Title: Health Services Utilization among Persons Living with Human Immunodeficiency Virus Infection in Ontario
Authors: Antoniou, Tony
Advisor: Glazier, Richard H.
Department: Health Policy, Management and Evaluation
Keywords: clinical epidemiology
health services research
Issue Date: 6-Dec-2012
Abstract: The goals of this dissertation were to investigate aspects of the health services utilization of marginalized persons living with HIV (PLWH), including women, recent immigrants, heterosexual men and individuals living in low income neighborhoods. In the first study, an algorithm of three physician claims for HIV-infection within a three-year period was validated for case-ascertainment of PLWH in administrative databases. The sensitivity and specificity of the algorithm were 96.2% [95% confidence intervals (CI) 95.2% to 97.9%] and 99.6% (95% CI 99.1% to 99.8%), respectively. The algorithm was used to conduct a population-based study examining rates of hospitalization among all PLWH receiving care in Ontario. The introduction of combination antiretroviral therapy was associated with more pronounced reductions in rates of total (-89.9 vs. -60.5 per 1000 PLWH; p = 0.003) and HIV-related hospitalizations (- 56.9 vs. -36.3 per 1000 PLWH; p < 0.001) among men relative to women. Between 2002 and 2008, higher rates of total hospitalization were associated with female sex [adjusted relative rate (aRR) 1.15; 95% CI: 1.05 to 1.27] and low socioeconomic status (aRR 1.21; 95% CI: 1.14 to 1.29). Higher rates of HIV-related hospitalizations were associated with low socioeconomic status (aRR 1.30; 95% CI: 1.17 to 1.45). Recent immigrants had lower rates of both total (aRR 0.70; 95% CI 0.61 to 0.80) and HIV-related hospitalizations (aRR 0.77; 95% CI 0.61 to 0.96).
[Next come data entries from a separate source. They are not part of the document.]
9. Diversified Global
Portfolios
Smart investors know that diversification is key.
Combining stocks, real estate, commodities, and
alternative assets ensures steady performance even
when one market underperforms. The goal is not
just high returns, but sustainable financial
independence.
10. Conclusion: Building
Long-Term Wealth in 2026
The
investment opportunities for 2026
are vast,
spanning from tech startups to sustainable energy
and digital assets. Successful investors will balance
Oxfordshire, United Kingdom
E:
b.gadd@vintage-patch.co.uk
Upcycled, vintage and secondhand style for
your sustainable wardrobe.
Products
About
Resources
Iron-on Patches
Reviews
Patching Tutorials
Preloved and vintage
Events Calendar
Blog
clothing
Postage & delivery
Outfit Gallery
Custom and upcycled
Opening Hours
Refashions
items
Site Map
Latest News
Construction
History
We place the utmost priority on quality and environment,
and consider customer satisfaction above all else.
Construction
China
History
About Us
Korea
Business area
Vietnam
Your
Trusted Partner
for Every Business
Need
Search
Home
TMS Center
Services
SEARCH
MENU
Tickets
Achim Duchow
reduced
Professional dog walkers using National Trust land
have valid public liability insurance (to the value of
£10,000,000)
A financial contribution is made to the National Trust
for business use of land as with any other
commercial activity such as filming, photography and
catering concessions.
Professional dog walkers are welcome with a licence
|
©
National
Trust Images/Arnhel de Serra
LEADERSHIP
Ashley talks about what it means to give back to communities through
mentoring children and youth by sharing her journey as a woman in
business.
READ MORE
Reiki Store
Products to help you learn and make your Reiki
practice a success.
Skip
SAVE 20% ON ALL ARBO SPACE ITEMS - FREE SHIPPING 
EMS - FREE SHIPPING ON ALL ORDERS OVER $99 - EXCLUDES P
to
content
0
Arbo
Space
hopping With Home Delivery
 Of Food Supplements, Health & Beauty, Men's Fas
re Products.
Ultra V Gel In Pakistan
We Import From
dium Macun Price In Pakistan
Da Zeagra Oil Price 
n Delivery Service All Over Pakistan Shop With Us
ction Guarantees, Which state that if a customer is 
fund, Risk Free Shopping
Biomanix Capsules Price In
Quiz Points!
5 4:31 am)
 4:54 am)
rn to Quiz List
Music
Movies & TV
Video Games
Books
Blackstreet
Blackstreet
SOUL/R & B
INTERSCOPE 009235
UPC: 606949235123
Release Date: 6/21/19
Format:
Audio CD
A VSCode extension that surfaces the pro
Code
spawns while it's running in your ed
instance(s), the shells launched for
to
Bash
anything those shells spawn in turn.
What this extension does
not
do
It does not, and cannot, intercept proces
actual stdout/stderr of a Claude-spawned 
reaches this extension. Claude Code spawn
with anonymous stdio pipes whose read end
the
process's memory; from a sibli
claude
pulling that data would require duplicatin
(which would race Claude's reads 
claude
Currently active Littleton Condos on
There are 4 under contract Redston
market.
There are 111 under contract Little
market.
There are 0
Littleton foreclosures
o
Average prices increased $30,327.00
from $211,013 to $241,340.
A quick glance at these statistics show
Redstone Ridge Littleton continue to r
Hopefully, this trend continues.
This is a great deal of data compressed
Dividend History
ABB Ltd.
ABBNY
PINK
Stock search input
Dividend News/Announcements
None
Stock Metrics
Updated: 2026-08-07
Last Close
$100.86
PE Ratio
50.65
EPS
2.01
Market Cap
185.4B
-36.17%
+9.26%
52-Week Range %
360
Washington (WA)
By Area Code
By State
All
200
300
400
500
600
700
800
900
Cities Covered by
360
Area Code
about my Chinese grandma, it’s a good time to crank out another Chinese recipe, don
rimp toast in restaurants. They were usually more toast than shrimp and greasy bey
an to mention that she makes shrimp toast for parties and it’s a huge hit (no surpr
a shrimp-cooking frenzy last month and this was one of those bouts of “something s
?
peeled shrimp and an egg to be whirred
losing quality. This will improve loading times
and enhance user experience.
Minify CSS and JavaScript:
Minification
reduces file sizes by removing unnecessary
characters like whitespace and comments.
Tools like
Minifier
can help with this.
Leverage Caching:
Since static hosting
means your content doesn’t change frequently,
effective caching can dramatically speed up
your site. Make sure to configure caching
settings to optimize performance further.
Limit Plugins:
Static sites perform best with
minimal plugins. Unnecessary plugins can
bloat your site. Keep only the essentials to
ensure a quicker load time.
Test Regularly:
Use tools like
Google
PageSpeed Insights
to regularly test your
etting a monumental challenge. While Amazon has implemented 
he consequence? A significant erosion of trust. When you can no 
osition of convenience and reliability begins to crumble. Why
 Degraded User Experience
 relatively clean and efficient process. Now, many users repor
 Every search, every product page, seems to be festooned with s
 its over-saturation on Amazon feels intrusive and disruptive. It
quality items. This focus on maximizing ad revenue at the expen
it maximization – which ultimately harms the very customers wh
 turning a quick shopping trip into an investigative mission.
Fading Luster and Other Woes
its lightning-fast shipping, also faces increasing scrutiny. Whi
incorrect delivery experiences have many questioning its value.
Finally, a theoretically-informed qualitative study was conducted to characterize the help-seeking experiences of heterosexual men living with HIV. The results indicate that without the symbolic appeal of women and the social connections of gay men, heterosexual men lack the composition of capital required to benefit fully from or improve their positions within the existing HIV health and social service fields. The findings of this dissertation illustrate important disparities in health services utilization among PLWH in Ontario.